__TASK BRIEF__
Everything in the data that follows has to be repeated verbatim.
(RECORDS Opens)
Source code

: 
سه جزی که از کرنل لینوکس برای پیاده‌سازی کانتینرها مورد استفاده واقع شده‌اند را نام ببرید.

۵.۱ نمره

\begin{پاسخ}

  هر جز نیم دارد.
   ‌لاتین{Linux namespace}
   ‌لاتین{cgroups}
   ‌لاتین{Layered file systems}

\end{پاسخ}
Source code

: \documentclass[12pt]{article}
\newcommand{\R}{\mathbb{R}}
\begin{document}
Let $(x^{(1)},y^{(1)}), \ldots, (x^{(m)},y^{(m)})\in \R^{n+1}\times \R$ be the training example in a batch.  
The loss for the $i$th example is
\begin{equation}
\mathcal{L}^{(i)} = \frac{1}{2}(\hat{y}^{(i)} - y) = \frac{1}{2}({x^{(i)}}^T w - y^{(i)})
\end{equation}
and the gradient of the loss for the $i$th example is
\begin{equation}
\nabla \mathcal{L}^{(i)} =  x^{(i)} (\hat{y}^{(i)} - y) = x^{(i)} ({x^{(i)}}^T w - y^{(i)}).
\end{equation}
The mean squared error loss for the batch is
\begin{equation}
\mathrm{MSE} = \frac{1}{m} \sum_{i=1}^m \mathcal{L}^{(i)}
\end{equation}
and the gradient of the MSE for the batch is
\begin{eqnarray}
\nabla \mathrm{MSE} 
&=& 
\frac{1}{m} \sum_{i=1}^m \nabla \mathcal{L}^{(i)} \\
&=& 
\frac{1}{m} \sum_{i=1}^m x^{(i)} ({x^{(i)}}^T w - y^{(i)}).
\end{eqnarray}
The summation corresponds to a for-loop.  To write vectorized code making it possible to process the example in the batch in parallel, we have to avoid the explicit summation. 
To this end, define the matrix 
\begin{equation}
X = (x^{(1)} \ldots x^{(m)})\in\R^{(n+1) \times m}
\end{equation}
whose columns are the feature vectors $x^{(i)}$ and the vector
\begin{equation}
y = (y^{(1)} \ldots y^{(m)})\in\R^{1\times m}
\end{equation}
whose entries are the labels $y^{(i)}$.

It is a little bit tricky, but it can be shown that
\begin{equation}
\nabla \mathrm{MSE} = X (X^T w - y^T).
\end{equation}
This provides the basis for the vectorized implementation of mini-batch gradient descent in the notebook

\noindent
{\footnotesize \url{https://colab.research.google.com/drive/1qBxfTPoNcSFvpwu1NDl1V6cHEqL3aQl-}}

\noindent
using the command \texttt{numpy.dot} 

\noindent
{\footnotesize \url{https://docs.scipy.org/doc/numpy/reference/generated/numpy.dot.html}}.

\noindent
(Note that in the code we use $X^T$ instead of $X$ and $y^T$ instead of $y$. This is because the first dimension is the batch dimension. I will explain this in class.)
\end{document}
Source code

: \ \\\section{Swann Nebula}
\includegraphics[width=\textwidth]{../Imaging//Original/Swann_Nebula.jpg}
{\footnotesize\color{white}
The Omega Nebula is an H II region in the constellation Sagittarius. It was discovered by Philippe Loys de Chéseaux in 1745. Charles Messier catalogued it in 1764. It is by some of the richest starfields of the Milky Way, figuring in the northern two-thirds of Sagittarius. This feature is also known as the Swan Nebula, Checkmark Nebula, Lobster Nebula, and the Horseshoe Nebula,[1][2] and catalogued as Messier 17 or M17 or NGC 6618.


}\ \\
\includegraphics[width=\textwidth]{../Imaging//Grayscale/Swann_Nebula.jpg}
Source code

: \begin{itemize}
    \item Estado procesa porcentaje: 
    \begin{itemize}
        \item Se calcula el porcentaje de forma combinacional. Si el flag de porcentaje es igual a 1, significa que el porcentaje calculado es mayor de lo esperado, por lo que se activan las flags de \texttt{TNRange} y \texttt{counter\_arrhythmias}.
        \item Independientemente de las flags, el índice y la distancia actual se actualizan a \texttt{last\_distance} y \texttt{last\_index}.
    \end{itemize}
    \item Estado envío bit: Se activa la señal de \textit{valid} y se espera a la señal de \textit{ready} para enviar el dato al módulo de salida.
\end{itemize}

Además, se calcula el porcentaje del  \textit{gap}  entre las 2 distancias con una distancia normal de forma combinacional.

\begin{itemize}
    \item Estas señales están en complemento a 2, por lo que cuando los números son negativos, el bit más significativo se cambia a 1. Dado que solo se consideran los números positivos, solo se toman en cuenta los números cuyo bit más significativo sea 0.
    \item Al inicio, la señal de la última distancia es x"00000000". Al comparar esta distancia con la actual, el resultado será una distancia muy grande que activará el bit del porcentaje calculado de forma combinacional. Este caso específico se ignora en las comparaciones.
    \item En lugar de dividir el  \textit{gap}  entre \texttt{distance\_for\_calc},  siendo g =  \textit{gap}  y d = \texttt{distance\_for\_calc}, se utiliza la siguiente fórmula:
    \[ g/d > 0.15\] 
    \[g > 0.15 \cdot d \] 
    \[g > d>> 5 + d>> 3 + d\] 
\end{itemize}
(RECORDS Closes)
__FINAL ANSWER__
Source code

: 
سه جزی که از کرنل لینوکس برای پیاده‌سازی کانتینرها مورد استفاده واقع شده‌اند را نام ببرید.

۵.۱ نمره

\begin{پاسخ}

  هر جز نیم دارد.
   ‌لاتین{Linux namespace}
   ‌لاتین{cgroups}
   ‌لاتین{Layered file systems}

\end{پاسخ}
Source code

: \documentclass[12pt]{article}
\newcommand{\R}{\mathbb{R}}
\begin{document}
Let $(x^{(1)},y^{(1)}), \ldots, (x^{(m)},y^{(m)})\in \R^{n+1}\times \R$ be the training example in a batch.  
The loss for the $i$th example is
\begin{equation}
\mathcal{L}^{(i)} = \frac{1}{2}(\hat{y}^{(i)} - y) = \frac{1}{2}({x^{(i)}}^T w - y^{(i)})
\end{equation}
and the gradient of the loss for the $i$th example is
\begin{equation}
\nabla \mathcal{L}^{(i)} =  x^{(i)} (\hat{y}^{(i)} - y) = x^{(i)} ({x^{(i)}}^T w - y^{(i)}).
\end{equation}
The mean squared error loss for the batch is
\begin{equation}
\mathrm{MSE} = \frac{1}{m} \sum_{i=1}^m \mathcal{L}^{(i)}
\end{equation}
and the gradient of the MSE for the batch is
\begin{eqnarray}
\nabla \mathrm{MSE} 
&=& 
\frac{1}{m} \sum_{i=1}^m \nabla \mathcal{L}^{(i)} \\
&=& 
\frac{1}{m} \sum_{i=1}^m x^{(i)} ({x^{(i)}}^T w - y^{(i)}).
\end{eqnarray}
The summation corresponds to a for-loop.  To write vectorized code making it possible to process the example in the batch in parallel, we have to avoid the explicit summation. 
To this end, define the matrix 
\begin{equation}
X = (x^{(1)} \ldots x^{(m)})\in\R^{(n+1) \times m}
\end{equation}
whose columns are the feature vectors $x^{(i)}$ and the vector
\begin{equation}
y = (y^{(1)} \ldots y^{(m)})\in\R^{1\times m}
\end{equation}
whose entries are the labels $y^{(i)}$.

It is a little bit tricky, but it can be shown that
\begin{equation}
\nabla \mathrm{MSE} = X (X^T w - y^T).
\end{equation}
This provides the basis for the vectorized implementation of mini-batch gradient descent in the notebook

\noindent
{\footnotesize \url{https://colab.research.google.com/drive/1qBxfTPoNcSFvpwu1NDl1V6cHEqL3aQl-}}

\noindent
using the command \texttt{numpy.dot} 

\noindent
{\footnotesize \url{https://docs.scipy.org/doc/numpy/reference/generated/numpy.dot.html}}.

\noindent
(Note that in the code we use $X^T$ instead of $X$ and $y^T$ instead of $y$. This is because the first dimension is the batch dimension. I will explain this in class.)
\end{document}
Source code

: \ \\\section{Swann Nebula}
\includegraphics[width=\textwidth]{../Imaging//Original/Swann_Nebula.jpg}
{\footnotesize\color{white}
The Omega Nebula is an H II region in the constellation Sagittarius. It was discovered by Philippe Loys de Chéseaux in 1745. Charles Messier catalogued it in 1764. It is by some of the richest starfields of the Milky Way, figuring in the northern two-thirds of Sagittarius. This feature is also known as the Swan Nebula, Checkmark Nebula, Lobster Nebula, and the Horseshoe Nebula,[1][2] and catalogued as Messier 17 or M17 or NGC 6618.


}\ \\
\includegraphics[width=\textwidth]{../Imaging//Grayscale/Swann_Nebula.jpg}
Source code

: \begin{itemize}
    \item Estado procesa porcentaje: 
    \begin{itemize}
        \item Se calcula el porcentaje de forma combinacional. Si el flag de porcentaje es igual a 1, significa que el porcentaje calculado es mayor de lo esperado, por lo que se activan las flags de \texttt{TNRange} y \texttt{counter\_arrhythmias}.
        \item Independientemente de las flags, el índice y la distancia actual se actualizan a \texttt{last\_distance} y \texttt{last\_index}.
    \end{itemize}
    \item Estado envío bit: Se activa la señal de \textit{valid} y se espera a la señal de \textit{ready} para enviar el dato al módulo de salida.
\end{itemize}

Además, se calcula el porcentaje del  \textit{gap}  entre las 2 distancias con una distancia normal de forma combinacional.

\begin{itemize}
    \item Estas señales están en complemento a 2, por lo que cuando los números son negativos, el bit más significativo se cambia a 1. Dado que solo se consideran los números positivos, solo se toman en cuenta los números cuyo bit más significativo sea 0.
    \item Al inicio, la señal de la última distancia es x"00000000". Al comparar esta distancia con la actual, el resultado será una distancia muy grande que activará el bit del porcentaje calculado de forma combinacional. Este caso específico se ignora en las comparaciones.
    \item En lugar de dividir el  \textit{gap}  entre \texttt{distance\_for\_calc},  siendo g =  \textit{gap}  y d = \texttt{distance\_for\_calc}, se utiliza la siguiente fórmula:
    \[ g/d > 0.15\] 
    \[g > 0.15 \cdot d \] 
    \[g > d>> 5 + d>> 3 + d\] 
\end{itemize}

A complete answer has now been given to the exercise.